Shen Junbo, Xue Bing, Kannampallil Thomas, Lu Chenyang, Abraham Joanna
Department of Computer Science and Engineering, Washington University in St Louis, St Louis, MO 63130, United States.
AI for Health Institute, Washington University in St Louis, St Louis, MO 63130, United States.
J Am Med Inform Assoc. 2025 Mar 1;32(3):459-469. doi: 10.1093/jamia/ocae316.
Early detection of surgical complications allows for timely therapy and proactive risk mitigation. Machine learning (ML) can be leveraged to identify and predict patient risks for postoperative complications. We developed and validated the effectiveness of predicting postoperative complications using a novel surgical Variational Autoencoder (surgVAE) that uncovers intrinsic patterns via cross-task and cross-cohort presentation learning.
This retrospective cohort study used data from the electronic health records of adult surgical patients over 4 years (2018-2021). Six key postoperative complications for cardiac surgery were assessed: acute kidney injury, atrial fibrillation, cardiac arrest, deep vein thrombosis or pulmonary embolism, blood transfusion, and other intraoperative cardiac events. We compared surgVAE's prediction performance against widely-used ML models and advanced representation learning and generative models under 5-fold cross-validation.
89 246 surgeries (49% male, median [IQR] age: 57 [45-69]) were included, with 6502 in the targeted cardiac surgery cohort (61% male, median [IQR] age: 60 [53-70]). surgVAE demonstrated generally superior performance over existing ML solutions across postoperative complications of cardiac surgery patients, achieving macro-averaged AUPRC of 0.409 and macro-averaged AUROC of 0.831, which were 3.4% and 3.7% higher, respectively, than the best alternative method (by AUPRC scores). Model interpretation using Integrated Gradients highlighted key risk factors based on preoperative variable importance.

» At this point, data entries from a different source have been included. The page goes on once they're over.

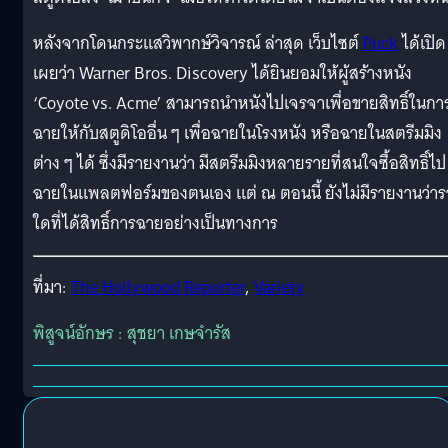
หลังจากโดนกระแสวิพากษ์วิจารณ์ ล่าสุด เว็บไซต์
Puck
ได้เปิด
เผยว่า Warner Bros. Discovery ได้ยินยอมให้ผู้สร้างหนัง
‘Coyote vs. Acme’ สามารถนำหนังไปเจรจาเพื่อขายสิทธิ์ในกา
ฉายให้กับสตูดิโออื่น ๆ เพื่อฉายในโรงหนัง หรือฉายในสตรีมมิง
ต่าง ๆ ได้ ซึ่งมีรายงานว่า มีสตรีมมิงหลายรายที่สนใจซื้อสิทธิ์ไป
ฉายในแพลตฟอร์มของตนเอง แต่ ณ ตอนนี้ ยังไม่มีรายงานว่า
ใดที่ได้สิทธิ์การฉายอย่างเป็นทางการ
ที่มา:
The Hollywood Reporter
,
Variety
พิสูจน์อักษร : สุชยา เกษจำรัส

Our advanced representation learning framework surgVAE showed excellent discriminatory performance for predicting postoperative complications and addressing the challenges of data complexity, small cohort sizes, and low-frequency positive events. surgVAE enables data-driven predictions of patient risks and prognosis while enhancing the interpretability of patient risk profiles.
早期发现手术并发症有助于及时治疗并积极降低风险。机器学习(ML)可用于识别和预测患者术后并发症风险。我们开发并验证了一种新型手术变分自编码器(surgVAE)预测术后并发症的有效性,该模型通过跨任务和跨队列呈现学习来揭示内在模式。

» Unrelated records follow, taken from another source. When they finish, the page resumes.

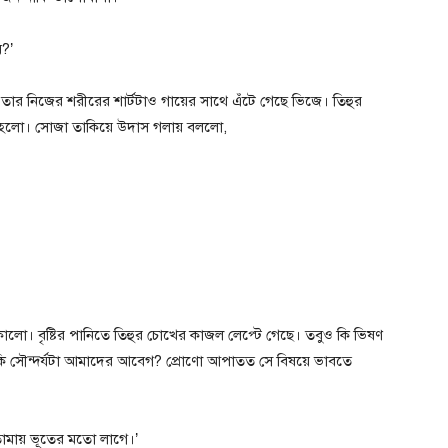
ব?’
। তার নিজের শরীরের শার্টটাও গায়ের সাথে এঁটে গেছে ভিজে। তিহুর
স হলো। সোজা তাকিয়ে উদাস গলায় বললো,
লো। বৃষ্টির পানিতে তিহুর চোখের কাজল লেপ্টে গেছে। তবুও কি ভিষণ
নাকি সৌন্দর্যটা আমাদের আবেগ? প্রোণো আপাতত সে বিষয়ে ভাবতে
তোমায় ভূতের মতো লাগে।’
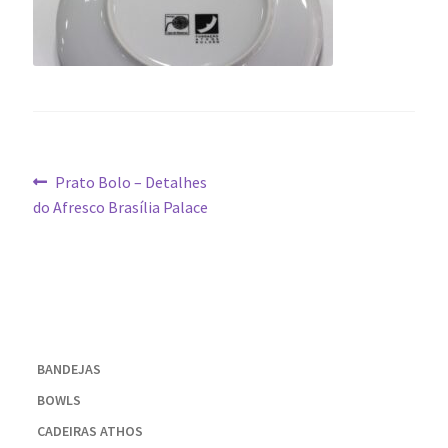
Navegação
Post
Prato Bolo – Detalhes
anterior:
do Afresco Brasília Palace
de
Post
BANDEJAS
BOWLS
CADEIRAS ATHOS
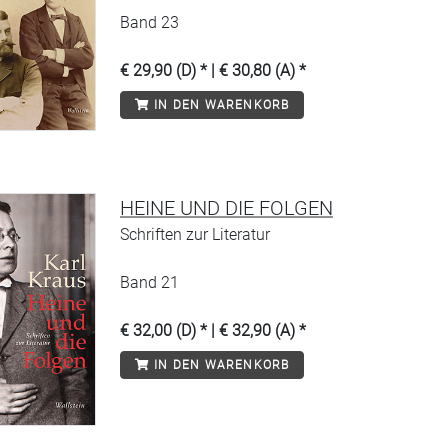
Band 23
€ 29,90 (D) * | € 30,80 (A) *
IN DEN WARENKORB
HEINE UND DIE FOLGEN
Schriften zur Literatur
Band 21
€ 32,00 (D) * | € 32,90 (A) *
IN DEN WARENKORB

这项回顾性队列研究使用了4年(2018 - 2021年)期间成年手术患者电子健康记录中的数据。评估了心脏手术的六种关键术后并发症:急性肾损伤、心房颤动、心脏骤停、深静脉血栓形成或肺栓塞、输血以及其他术中心脏事件。在五折交叉验证下,我们将surgVAE的预测性能与广泛使用的ML模型以及先进的表征学习和生成模型进行了比较。
共纳入89246例手术(49%为男性,年龄中位数[四分位间距]:57[45 - 69]岁),其中目标心脏手术队列有6502例(61%为男性,年龄中位数[四分位间距]:60[53 - 70]岁)。在心脏手术患者的术后并发症方面,surgVAE总体表现优于现有的ML解决方案,宏观平均精确率均值为0.409,宏观平均受试者工作特征曲线下面积为0.831,分别比最佳替代方法(按精确率均值得分)高3.4%和3.7%。使用集成梯度进行的模型解释突出了基于术前变量重要性的关键风险因素。
我们先进的表征学习框架surgVAE在预测术后并发症以及应对数据复杂性、小队列规模和低频阳性事件等挑战方面表现出出色的辨别性能。surgVAE能够进行数据驱动的患者风险和预后预测,同时增强患者风险概况的可解释性。